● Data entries
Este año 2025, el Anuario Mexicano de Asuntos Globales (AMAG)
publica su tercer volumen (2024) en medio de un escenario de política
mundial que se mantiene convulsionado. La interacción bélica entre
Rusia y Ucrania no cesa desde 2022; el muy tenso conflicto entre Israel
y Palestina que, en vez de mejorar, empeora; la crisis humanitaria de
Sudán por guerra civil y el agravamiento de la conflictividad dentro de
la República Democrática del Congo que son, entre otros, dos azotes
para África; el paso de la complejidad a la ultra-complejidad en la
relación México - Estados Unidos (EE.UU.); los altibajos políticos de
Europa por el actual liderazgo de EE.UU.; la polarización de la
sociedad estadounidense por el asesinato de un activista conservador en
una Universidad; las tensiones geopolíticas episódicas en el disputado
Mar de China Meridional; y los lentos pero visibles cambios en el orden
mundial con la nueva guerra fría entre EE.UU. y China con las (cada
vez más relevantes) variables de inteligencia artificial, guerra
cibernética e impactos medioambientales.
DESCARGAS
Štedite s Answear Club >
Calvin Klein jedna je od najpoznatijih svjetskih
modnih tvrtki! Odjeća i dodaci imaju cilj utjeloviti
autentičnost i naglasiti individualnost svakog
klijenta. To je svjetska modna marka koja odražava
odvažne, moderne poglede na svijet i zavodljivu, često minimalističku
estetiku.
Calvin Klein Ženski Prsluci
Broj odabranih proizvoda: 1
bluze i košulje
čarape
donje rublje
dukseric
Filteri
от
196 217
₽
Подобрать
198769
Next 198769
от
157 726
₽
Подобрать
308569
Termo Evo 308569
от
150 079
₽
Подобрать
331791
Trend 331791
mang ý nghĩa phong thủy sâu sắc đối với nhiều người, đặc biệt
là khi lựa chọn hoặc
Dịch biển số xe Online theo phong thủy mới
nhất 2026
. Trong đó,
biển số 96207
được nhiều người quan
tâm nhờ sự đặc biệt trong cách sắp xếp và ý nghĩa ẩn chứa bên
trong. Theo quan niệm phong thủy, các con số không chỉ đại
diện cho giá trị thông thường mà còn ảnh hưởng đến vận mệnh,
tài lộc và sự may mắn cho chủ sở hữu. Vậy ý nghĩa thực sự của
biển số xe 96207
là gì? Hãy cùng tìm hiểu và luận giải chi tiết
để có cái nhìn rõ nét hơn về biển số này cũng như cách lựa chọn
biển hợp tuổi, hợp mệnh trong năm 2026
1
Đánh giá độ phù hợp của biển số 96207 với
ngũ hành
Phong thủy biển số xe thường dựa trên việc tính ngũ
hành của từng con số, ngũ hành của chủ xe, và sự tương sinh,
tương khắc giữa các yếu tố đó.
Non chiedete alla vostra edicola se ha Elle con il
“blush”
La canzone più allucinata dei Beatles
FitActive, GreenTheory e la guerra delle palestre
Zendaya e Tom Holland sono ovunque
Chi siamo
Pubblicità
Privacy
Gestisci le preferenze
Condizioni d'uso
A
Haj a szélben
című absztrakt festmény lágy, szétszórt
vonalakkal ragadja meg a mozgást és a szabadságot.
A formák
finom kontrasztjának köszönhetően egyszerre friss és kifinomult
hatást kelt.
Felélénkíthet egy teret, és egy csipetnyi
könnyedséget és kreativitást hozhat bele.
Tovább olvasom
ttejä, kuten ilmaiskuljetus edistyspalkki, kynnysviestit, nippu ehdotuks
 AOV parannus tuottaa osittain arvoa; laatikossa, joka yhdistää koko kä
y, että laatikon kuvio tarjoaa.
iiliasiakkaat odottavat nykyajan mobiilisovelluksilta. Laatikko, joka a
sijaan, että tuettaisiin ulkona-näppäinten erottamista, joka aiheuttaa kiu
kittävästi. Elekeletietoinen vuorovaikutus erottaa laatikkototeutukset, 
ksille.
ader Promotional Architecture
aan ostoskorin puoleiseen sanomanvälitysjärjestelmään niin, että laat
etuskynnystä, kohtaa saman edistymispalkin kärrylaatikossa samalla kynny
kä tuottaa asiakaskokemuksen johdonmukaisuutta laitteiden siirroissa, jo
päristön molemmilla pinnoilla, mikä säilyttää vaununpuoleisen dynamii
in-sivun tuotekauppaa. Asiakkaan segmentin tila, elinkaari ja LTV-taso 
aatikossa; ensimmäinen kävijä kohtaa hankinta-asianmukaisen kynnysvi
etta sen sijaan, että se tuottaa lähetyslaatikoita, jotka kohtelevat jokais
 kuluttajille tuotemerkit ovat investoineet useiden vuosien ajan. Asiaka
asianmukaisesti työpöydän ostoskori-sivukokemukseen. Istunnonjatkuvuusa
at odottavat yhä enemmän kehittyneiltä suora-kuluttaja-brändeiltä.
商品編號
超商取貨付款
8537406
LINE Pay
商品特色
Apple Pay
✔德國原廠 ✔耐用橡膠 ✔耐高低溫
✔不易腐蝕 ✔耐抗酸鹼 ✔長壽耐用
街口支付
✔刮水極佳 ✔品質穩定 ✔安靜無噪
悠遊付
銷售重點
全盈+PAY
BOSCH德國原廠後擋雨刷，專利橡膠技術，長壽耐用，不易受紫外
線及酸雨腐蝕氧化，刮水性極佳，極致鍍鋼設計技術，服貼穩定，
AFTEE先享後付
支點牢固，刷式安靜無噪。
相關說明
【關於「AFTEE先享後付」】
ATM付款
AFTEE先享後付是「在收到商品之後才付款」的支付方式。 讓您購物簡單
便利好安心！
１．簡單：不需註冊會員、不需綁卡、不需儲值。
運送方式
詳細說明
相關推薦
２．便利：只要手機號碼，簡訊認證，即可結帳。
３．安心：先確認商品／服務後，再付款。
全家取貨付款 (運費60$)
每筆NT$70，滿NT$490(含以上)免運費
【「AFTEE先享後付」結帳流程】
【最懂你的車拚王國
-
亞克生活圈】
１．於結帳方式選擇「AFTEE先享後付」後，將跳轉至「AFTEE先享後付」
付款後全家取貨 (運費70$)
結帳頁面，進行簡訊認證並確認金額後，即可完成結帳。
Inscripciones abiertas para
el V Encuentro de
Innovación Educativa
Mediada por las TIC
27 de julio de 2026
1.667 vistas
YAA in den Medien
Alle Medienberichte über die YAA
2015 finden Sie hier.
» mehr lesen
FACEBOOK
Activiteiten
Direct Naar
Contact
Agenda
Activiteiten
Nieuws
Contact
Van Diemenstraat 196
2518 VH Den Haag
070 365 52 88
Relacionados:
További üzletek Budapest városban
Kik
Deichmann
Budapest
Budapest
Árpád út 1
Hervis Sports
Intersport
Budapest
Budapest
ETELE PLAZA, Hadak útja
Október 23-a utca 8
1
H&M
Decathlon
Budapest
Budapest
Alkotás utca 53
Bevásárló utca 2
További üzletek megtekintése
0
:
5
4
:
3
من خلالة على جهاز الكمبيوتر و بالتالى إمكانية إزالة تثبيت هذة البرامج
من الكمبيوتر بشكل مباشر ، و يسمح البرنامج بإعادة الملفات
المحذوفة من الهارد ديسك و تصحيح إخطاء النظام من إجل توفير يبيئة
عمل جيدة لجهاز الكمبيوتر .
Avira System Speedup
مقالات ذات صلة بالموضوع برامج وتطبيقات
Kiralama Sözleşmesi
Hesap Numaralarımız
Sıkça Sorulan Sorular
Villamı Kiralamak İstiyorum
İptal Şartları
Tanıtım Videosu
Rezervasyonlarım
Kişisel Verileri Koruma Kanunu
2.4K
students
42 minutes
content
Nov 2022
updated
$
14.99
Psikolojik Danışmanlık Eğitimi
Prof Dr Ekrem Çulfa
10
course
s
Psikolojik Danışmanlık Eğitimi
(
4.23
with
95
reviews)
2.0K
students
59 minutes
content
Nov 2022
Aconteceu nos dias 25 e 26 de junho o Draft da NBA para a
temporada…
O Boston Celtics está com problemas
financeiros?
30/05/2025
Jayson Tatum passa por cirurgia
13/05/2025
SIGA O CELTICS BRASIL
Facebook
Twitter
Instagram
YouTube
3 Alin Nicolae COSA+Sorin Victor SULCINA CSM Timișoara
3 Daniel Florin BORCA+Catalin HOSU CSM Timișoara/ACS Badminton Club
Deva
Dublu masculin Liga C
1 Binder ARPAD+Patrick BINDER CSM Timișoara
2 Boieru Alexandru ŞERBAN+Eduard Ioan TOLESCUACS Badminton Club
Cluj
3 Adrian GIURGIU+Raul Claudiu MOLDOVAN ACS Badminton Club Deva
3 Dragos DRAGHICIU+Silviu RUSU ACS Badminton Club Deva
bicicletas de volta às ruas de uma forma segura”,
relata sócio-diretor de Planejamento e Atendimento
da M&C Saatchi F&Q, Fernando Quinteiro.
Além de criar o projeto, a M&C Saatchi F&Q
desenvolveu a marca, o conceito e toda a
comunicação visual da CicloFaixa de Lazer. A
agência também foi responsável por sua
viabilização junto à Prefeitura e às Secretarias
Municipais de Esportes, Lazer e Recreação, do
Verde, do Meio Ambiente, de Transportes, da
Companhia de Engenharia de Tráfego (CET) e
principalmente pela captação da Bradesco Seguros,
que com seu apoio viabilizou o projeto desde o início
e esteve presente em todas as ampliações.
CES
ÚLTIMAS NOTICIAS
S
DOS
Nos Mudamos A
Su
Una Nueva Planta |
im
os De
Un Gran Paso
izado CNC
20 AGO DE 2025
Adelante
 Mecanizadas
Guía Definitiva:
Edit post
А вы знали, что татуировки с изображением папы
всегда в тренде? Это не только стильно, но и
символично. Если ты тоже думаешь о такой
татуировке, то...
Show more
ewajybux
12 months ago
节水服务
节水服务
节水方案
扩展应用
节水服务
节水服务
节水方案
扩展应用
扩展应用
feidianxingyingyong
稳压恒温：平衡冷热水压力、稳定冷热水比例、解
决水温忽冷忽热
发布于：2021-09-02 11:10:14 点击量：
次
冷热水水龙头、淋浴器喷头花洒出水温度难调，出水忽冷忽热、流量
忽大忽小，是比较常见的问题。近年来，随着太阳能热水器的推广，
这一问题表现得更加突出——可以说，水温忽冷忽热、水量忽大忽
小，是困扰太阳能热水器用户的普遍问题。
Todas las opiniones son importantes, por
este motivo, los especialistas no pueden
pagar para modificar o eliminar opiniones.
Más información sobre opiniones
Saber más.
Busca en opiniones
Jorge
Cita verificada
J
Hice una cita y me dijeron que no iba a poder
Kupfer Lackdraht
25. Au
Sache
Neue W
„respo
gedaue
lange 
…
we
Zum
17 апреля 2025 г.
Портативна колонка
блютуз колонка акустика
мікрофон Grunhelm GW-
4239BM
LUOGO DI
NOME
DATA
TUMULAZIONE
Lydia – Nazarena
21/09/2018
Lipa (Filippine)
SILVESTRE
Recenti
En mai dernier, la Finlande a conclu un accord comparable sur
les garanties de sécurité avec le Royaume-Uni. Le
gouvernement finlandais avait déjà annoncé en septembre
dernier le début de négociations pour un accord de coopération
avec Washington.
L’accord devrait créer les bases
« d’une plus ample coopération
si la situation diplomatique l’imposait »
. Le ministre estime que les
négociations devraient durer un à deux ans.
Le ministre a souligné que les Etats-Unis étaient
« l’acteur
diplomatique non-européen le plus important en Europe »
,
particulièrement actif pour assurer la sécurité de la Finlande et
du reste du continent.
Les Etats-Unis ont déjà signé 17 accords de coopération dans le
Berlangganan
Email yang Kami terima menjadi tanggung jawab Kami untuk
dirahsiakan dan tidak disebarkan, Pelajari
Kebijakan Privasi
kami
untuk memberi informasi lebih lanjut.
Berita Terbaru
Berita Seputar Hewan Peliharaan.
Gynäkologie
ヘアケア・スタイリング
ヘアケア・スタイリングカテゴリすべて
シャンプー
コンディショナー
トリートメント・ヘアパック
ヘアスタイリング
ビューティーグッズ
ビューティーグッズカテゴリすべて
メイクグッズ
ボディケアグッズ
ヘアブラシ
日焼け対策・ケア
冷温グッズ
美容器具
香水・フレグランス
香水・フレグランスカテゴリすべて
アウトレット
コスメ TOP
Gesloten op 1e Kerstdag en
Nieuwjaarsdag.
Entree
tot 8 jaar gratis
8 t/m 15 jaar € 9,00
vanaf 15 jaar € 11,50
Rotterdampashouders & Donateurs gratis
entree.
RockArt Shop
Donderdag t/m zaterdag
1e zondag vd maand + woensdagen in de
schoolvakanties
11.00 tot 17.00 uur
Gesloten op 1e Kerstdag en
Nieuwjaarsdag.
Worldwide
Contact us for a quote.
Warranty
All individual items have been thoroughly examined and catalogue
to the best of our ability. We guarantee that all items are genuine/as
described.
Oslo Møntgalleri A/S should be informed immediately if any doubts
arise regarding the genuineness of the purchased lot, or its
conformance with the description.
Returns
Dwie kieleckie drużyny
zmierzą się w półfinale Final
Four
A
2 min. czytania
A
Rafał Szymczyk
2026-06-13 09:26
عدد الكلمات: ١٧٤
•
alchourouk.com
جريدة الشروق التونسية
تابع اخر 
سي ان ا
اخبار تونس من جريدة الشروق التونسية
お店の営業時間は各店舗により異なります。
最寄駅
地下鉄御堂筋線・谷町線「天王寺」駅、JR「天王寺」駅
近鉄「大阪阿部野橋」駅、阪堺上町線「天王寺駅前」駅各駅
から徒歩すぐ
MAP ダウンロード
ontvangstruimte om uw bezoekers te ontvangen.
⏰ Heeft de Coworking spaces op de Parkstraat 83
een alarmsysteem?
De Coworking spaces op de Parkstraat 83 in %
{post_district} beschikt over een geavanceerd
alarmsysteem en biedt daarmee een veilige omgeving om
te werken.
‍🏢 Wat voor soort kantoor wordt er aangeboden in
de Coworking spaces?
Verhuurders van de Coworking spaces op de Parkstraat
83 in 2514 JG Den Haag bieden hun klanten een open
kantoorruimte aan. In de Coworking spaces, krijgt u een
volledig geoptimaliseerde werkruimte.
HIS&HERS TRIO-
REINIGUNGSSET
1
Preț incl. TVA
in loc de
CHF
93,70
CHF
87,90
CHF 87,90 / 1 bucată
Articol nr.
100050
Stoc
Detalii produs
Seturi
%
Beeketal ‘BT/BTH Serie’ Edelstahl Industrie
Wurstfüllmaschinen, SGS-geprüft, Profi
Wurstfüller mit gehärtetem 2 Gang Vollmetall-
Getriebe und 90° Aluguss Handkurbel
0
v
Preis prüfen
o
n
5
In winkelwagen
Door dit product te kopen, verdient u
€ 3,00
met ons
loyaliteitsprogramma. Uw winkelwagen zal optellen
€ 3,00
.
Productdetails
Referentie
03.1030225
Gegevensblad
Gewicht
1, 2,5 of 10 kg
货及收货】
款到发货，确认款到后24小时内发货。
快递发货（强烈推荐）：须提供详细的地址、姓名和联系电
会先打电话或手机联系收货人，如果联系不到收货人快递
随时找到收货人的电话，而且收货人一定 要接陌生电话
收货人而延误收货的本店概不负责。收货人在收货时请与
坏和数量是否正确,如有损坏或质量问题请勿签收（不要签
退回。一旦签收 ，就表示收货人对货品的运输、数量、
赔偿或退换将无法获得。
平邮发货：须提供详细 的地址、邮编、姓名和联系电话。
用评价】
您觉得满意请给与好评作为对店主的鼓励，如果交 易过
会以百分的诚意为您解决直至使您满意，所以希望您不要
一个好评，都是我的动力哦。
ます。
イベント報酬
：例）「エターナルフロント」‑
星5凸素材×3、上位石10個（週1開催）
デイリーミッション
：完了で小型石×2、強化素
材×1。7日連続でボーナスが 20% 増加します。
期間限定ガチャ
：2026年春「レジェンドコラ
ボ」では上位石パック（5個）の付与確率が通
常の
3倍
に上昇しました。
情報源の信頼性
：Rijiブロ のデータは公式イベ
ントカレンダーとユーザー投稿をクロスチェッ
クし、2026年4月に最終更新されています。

● Aim of the task
Convert the lines from the start of the items through the line containing "y Palestina que, en" into a Markdown table with the columns No. and Line. Number each row and omit blank lines.

● Problem solution
| No. | Line |
|---|---|
| 1 | Este año 2025, el Anuario Mexicano de Asuntos Globales (AMAG) |
| 2 | publica su tercer volumen (2024) en medio de un escenario de política |
| 3 | mundial que se mantiene convulsionado. La interacción bélica entre |
| 4 | Rusia y Ucrania no cesa desde 2022; el muy tenso conflicto entre Israel |
| 5 | y Palestina que, en vez de mejorar, empeora; la crisis humanitaria de |